The wish lists, stripped of identifying information, are then turned over to eager sponsors just after Thanksgiving. Sponsors are asked to deliver wrapped gifts to the Healdsburg Boys and Girls Club gymnasium on the morning of December 15. Families enrolled in the program later pick up their presents at the same location. (In order to protect the privacy of the families, sponsors are not allowed to attend).

Presents await pickup at the Healdsburg Boys & Girls Club in 2017. (Courtesy photo)

“It’s incredibly emotional to be here when the families arrive,” said DeCoss. “Many of the kids don’t expect presents at Christmas, and they get so excited to see that they’re actually getting some.”

Other than keeping it anonymous, there are few rules to the program. Organizers put no limit on the amount sponsors should spend, and they are welcome to purchase additional gifts that aren’t cited on the lists. Every child who asks for a bike receives one from Rotary—all come with helmets donated by the Healdsburg Police Officers’ Association. A local Cub Scout pack sponsors a few families, and the City of Healdsburg and the Healdsburg Police Department get involved, too.
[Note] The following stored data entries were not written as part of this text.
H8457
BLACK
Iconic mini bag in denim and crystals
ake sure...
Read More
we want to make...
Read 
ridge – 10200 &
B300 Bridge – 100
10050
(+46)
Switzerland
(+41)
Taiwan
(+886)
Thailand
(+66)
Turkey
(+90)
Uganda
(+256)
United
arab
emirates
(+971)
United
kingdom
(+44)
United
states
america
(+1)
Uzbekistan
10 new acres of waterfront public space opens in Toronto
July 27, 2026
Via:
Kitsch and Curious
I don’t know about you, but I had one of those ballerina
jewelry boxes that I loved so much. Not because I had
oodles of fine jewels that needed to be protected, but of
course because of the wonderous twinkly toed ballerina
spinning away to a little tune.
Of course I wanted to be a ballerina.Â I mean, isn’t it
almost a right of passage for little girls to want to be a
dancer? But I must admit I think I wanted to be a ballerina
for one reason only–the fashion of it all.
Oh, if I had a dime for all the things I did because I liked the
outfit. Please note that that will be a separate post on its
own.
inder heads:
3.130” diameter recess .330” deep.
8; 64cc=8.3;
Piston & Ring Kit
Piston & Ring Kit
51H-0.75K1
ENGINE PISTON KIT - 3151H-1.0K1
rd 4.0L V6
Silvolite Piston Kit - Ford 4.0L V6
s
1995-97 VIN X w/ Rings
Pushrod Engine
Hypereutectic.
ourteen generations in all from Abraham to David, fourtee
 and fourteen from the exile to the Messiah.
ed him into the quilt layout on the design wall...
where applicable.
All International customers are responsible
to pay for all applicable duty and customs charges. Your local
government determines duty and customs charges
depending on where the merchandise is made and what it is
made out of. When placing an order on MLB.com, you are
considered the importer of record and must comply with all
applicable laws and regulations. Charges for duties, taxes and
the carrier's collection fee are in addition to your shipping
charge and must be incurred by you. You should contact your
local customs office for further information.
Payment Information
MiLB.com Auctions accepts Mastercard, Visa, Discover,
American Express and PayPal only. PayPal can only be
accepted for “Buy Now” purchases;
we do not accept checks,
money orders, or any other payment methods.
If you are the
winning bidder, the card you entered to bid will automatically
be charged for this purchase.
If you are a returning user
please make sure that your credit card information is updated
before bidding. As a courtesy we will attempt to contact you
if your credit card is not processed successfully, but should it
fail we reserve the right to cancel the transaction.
Healdsburg residents Mike and Gail Fairchild have participated in the “Presents Project” every year since 2014. This year, they purchased gifts for a family of three. Items on their shopping list included clothes, comforters, toiletries, and toys.

Mike says the act of shopping for their “adopted” family gets him and his wife into the holiday spirit. Gail agrees, noting that the couple likes to involve their granddaughter in the process.

“Even though our granddaughter doesn’t know the people who ultimately receive the presents, she loves the whole experience of getting presents and knowing that somebody, somewhere is going to open them and be pleased,” said Gail. “More than anything else, that’s what the holiday spirit is all about.”